» **WHAT IS BEING ASKED**:
Answer these from the Lily Pad Roll excerpt:
1. Who wrote the line calling the novel an atmospheric and disquisitive thriller?
2. How large can the lily pad of the giant water lily grow?
3. Which country does the excerpt name as a gigantic lily pad?

» **SOURCE EXCERPT**:
Lily Pad Roll is an atmospheric and disquisitive thriller that casts US military presence along Russia's Eastern European border in a light American readers may find shocking. --Mike Hopping
Journalist and novelist
Author of MacTiernan's Bottle

From the Author

People often ask me, "Why did you call this novel Lily Pad Roll?" The answer is simple and should be known by most Americans, but unfortunately isn't. This colossal and largely manufactured ignorance weighs heavily on the course of history today, and, in fact, endangers us all. For as the US seeks total strategic supremacy around the world, and its military deepens and broadens its hold upon scores of nations, especially as it maneuvers to contain Russia, the old foe (and China, too) the chances of a global, terminal conflagration increase exponentially. In this scheme lily pads play a nefarious role. 

A lily pad is a floating leaf of the white water lily family. A bullfrog sits on a lily pad in a pond. The lily pad does not sink under its weight. The giant water lily, victoria amazonica, has the world's biggest lily pad, up to four feet, which can support the weight of several people at once. The lily pad is quiet. It lies tranquilly on the surface of the pond water, offering refuge and camouflage for the frog, protecting it from predators. The lily pad fits in with its natural surroundings, as does the frog.

Human beings are the only creatures which do not fit in with the rest of nature. Nature is simple. But mankind rejects simple living. The American military has adopted the lily pad concept. In military jargon, a lily pad means an outpost, an advance camp, a foreign base, or a staging area, only one in a series. It means a scaled down military facility with theoretically little permanent personnel, often used as a staging ground for Special Forces and Intelligence operations. Soldiers may then leapfrog from one lily pad to another. The outpost aspect of the military lily pads follows the model of the multiplying lily pads. Especially the giant water lily leaf. They not only multiply but also grow in size and in time tend to become permanent military bases now encircling the world. For example, Afghanistan is a gigantic lily pad; permanent, also a place to move out from, a place from which soldiers go out to 'conduct operations' against other people around that part of the world.

» **RECORDS SHOWN**:
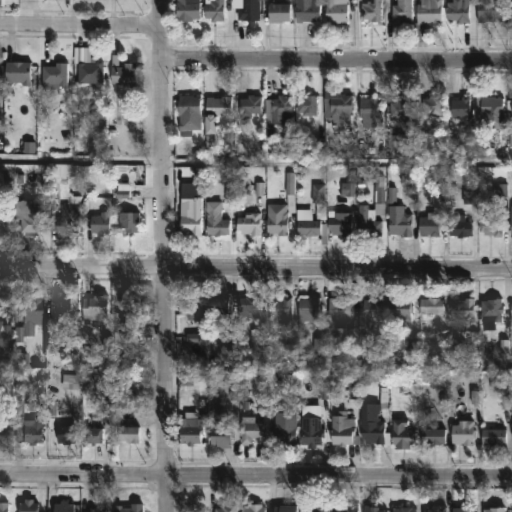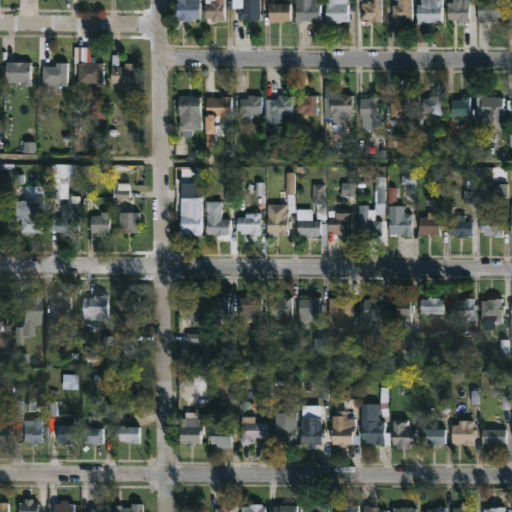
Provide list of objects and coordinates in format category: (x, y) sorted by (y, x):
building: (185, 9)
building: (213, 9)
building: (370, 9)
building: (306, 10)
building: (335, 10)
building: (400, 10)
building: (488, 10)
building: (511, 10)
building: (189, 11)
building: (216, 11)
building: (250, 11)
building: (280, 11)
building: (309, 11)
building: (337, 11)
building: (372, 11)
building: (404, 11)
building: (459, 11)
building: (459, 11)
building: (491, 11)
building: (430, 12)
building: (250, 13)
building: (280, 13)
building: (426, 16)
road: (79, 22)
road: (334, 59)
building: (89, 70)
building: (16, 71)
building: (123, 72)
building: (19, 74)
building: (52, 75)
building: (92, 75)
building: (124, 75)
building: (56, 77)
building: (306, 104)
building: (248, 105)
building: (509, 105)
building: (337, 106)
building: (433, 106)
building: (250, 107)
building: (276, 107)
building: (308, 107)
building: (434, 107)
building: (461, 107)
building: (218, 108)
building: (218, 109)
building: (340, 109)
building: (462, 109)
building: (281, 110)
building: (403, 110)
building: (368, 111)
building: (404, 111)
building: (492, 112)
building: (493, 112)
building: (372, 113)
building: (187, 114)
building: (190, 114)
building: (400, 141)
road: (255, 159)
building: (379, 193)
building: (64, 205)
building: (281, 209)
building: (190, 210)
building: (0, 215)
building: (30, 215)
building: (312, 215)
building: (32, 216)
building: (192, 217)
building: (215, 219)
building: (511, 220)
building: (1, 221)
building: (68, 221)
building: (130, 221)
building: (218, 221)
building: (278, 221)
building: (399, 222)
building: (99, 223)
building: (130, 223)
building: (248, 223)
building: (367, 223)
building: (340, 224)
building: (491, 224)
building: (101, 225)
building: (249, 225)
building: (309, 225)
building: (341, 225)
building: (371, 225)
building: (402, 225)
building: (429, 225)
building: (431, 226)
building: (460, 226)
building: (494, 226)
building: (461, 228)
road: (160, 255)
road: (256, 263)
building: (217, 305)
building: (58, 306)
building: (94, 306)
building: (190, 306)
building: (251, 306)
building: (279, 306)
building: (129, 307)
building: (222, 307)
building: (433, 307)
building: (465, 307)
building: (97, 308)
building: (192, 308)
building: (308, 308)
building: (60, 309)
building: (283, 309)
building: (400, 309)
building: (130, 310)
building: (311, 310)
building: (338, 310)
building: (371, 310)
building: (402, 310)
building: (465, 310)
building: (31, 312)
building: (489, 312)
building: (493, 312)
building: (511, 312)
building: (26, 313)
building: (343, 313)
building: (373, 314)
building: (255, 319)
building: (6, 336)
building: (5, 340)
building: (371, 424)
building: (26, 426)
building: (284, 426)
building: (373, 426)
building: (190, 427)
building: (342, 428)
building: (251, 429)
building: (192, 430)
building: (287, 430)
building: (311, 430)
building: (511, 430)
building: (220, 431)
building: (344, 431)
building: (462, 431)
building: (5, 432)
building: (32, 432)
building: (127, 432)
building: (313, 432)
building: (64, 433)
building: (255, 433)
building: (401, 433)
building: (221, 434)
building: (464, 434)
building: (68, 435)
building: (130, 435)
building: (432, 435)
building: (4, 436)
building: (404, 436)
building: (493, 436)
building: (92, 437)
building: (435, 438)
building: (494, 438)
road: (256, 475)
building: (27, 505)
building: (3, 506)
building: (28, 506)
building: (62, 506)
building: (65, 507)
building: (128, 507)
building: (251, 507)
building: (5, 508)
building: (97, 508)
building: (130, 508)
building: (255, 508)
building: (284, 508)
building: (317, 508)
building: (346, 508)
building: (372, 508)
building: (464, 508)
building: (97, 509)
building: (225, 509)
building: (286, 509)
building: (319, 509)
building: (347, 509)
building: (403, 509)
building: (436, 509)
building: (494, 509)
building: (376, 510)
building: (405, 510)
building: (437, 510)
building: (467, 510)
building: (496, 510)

» **SOLUTION FOR THIS EXERCISE**:
1. Mike Hopping
2. Up to four feet
3. Afghanistan